Accredited centers like the Wiles Center tend to have lengthy waiting lists, especially for the youngest children, and they aren’t likely to be as cheap as other care alternatives. Like any other market-based purchase, parents have to balance cost and quality in making child care choices. The Indiana Network for Economic Fairness estimates that the cost of high-quality child care for a Marion County family with an infant and a preschooler approaches a whopping $900 per month, a figure far outside the reach of most low-income families.

There has been a significant shortage in government assistance for child care to the poorest families. A recent study for the United States Department of Health and Human Services found that only 10 percent of children eligible for child care assistance in 1998 received it.
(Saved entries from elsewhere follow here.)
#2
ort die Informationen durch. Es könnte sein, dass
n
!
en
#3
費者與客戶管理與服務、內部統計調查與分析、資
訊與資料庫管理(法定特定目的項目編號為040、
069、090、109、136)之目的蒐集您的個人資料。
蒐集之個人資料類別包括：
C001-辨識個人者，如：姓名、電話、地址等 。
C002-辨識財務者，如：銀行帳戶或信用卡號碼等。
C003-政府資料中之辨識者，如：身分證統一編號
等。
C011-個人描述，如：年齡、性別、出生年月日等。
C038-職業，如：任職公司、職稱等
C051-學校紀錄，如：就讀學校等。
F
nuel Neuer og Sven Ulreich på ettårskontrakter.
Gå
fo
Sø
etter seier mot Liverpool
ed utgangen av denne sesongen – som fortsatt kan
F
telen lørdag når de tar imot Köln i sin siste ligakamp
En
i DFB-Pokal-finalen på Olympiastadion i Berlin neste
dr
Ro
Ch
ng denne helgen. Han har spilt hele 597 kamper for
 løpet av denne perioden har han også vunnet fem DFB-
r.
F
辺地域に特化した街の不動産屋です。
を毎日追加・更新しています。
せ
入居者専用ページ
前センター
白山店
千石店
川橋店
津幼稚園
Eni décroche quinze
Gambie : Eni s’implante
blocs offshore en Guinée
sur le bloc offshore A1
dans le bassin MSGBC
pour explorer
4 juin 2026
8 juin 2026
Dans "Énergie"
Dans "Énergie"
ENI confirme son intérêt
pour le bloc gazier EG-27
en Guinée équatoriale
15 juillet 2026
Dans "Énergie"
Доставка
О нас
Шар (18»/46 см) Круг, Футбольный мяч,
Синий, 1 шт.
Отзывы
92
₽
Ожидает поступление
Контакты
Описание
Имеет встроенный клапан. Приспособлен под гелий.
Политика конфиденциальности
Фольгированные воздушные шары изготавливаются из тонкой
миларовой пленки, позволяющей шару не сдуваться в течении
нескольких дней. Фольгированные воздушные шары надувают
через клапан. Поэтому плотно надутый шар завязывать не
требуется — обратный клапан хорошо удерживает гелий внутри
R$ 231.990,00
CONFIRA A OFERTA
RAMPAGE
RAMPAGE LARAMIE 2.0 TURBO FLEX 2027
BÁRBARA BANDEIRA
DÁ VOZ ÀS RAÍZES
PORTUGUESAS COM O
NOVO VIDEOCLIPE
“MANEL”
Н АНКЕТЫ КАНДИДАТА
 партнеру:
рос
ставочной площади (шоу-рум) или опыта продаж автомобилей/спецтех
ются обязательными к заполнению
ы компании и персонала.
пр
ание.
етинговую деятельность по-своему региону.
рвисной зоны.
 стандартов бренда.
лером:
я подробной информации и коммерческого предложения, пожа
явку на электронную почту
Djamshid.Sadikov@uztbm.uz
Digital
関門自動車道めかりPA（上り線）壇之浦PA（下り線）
That shortage appears to have been alleviated somewhat in the past year, as many states have applied unspent welfare money to child care assistance. In Marion County, the Daybreak program for providing government-subsidized child care vouchers to low-income parents recently slashed a 7,000 child waiting list down to 1,600, with no children reportedly on the list for more than a few months.

But Daybreak and similar government child care programs assist only the poorest of the poor, and child care tax credits are most likely to be exercised by more wealthy families. That leaves many so-called “working poor” families struggling to afford child care on their own. Several academic studies have shown that both low-income and high-income children are more likely to be in high-quality child care than children of the working poor.

The working poor also struggle with child care access due to the limited availability of off-hours care. Parents working evening, night or weekend jobs are increasingly common as mothers coming off welfare are forced to accept night shift work in restaurants or cleaning services.

The results of this child care squeeze can be tragic. Tamarla Owens, the mother of the 6-year-old Michigan boy who allegedly shot and killed his first-grade classmate, had recently been forced off of welfare and into two part-time evening jobs 35 miles away from home. After being evicted, she solved her child care dilemma by temporarily placing her kids in the home of their 21-year-old uncle. It is in that home where prosecutors say the boy found the loaded gun he brought to school.